Lets also change the prior on the lens galaxy's einstein radius to a GaussianPrior centred on 1.4". For real lens 
modeling, this might be done by visually estimating the radius the lens's arcs / ring appear.
"""

# %%
lens.mass.einstein_radius = af.GaussianPrior(mean=1.4, sigma=0.2)

# %%
"""
We can also customize the source galaxy - lets say we believe it is compact and limit its effective radius.
"""

# %%
source.light.effective_radius = af.UniformPrior(lower_limit=0.0, upper_limit=0.3)

# %%
"""
Like in the previous tutorial, we use a_PhaseSettingsImaging_ object to specify our model-fitting procedure uses a 
regular _Grid_.
"""

# %%
settings = al.PhaseSettingsImaging(grid_class=al.Grid, sub_size=2)

# %%
"""
We can now create this custom phase like we did a hyper phase before. If you look at the 'model.info' file in the 
output of the non-linear search, you'll see that the priors have indeed been changed.
"""

# %%
phase = al.PhaseImaging(
    phase_name="phase_t2_custom_priors",
    settings=settings,
    galaxies=dict(lens=lens, source=source),
    search=af.DynestyStatic(n_live_points=40),
)

print(
    "Dynesty has begun running - checkout the autolens_workspace/output/2_custom_priors"
    "folder for live output of the results, images and lens model."
    "This Jupyter notebook cell with progress once Dynesty has completed - this could take some time!"
)

# result =  phase.run(dataset=imaging, mask=mask)

# aplt.FitImaging.subplot_fit_imaging(fit=result.max_log_likelihood_fit)

print("Dynesty has finished run - you may now continue the notebook.")

# %%
"""
And, we're done. This tutorial had some pretty difficult concepts to wrap your head around.
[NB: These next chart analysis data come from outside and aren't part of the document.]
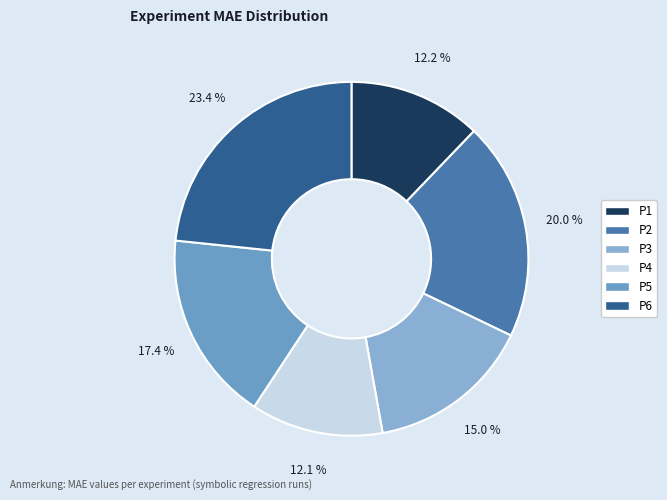

Which has a higher value, P3 or P2?

P2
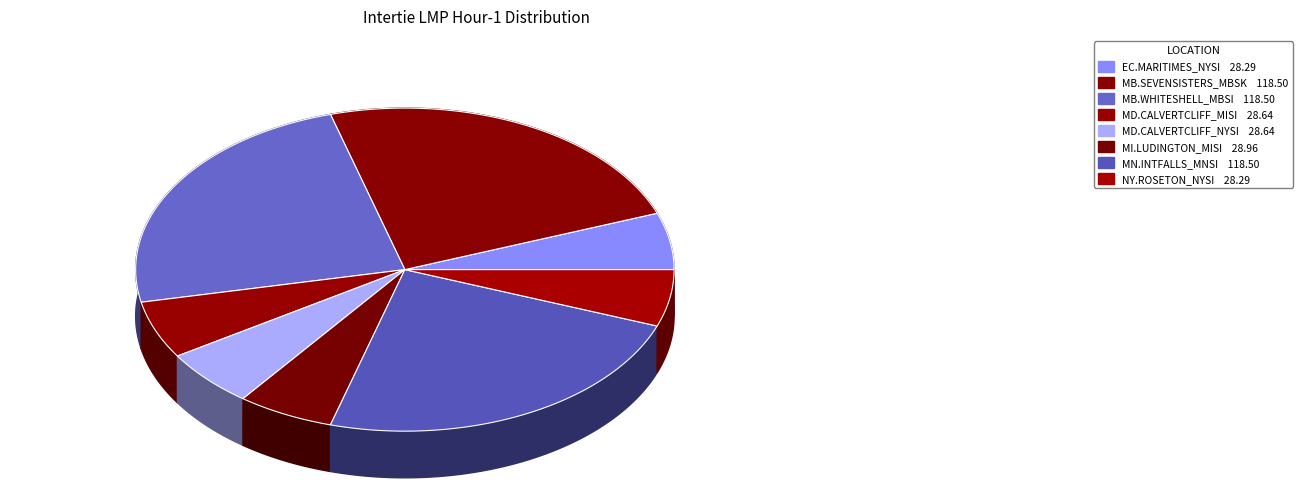

To the nearest percent, what portion does EC.MARITIMES_NYSI represent?

6%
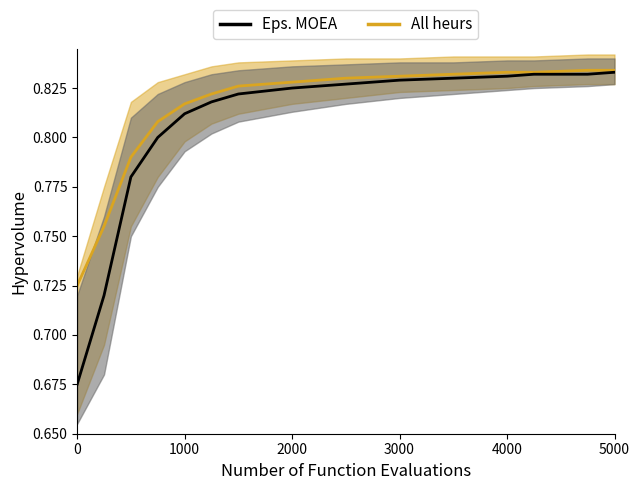

What is the lowest value of the All heurs_upper series?

0.7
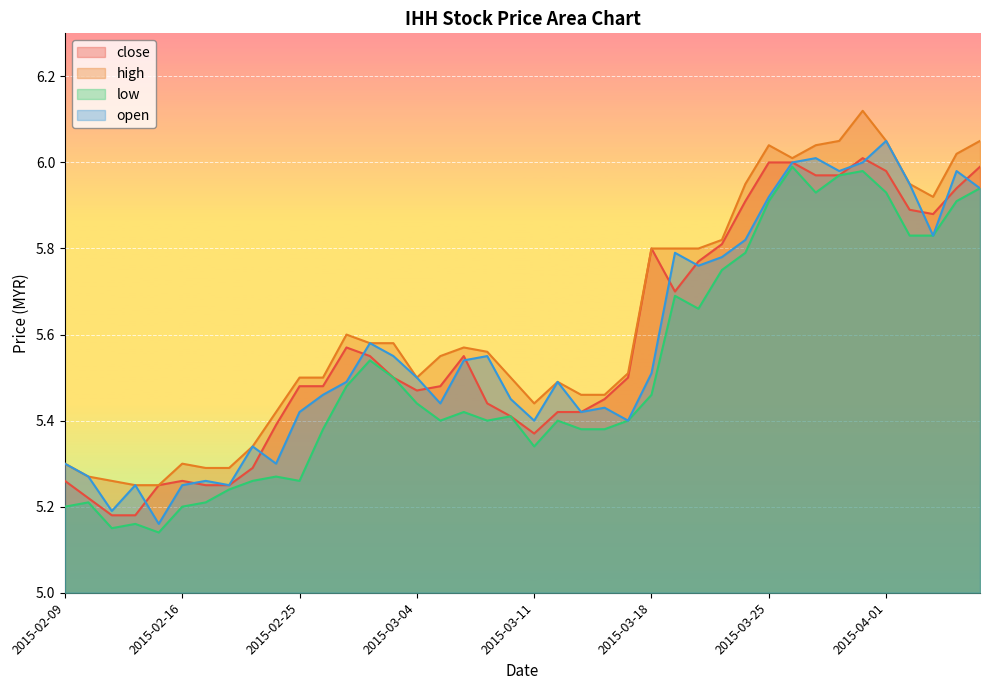

Does the chart display data point markers on the line(s)?

No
However, I can't emphasize 
enough how important it is that you develop an intuition for non-linear searches and the notion of a non-linear 
parameter space. Becoming good at lens modeling is all being able to navigate a complex, degenerate and highly 
non-linear parameter space! Luckily, we're going to keep thinking about this in the next set of tutorials, so if 
you're not feeling too confident yet, you will be soon!

Before continuing to the next tutorial, I want you think about whether anything could go wrong when we search a 
non-linear parameter space. Is it possible that we won't find the highest log likelihood lens model? Why might this be?

Try and list 3 reasons why this might happen. In the next tutorial, we'll learn about just that - failure!
"""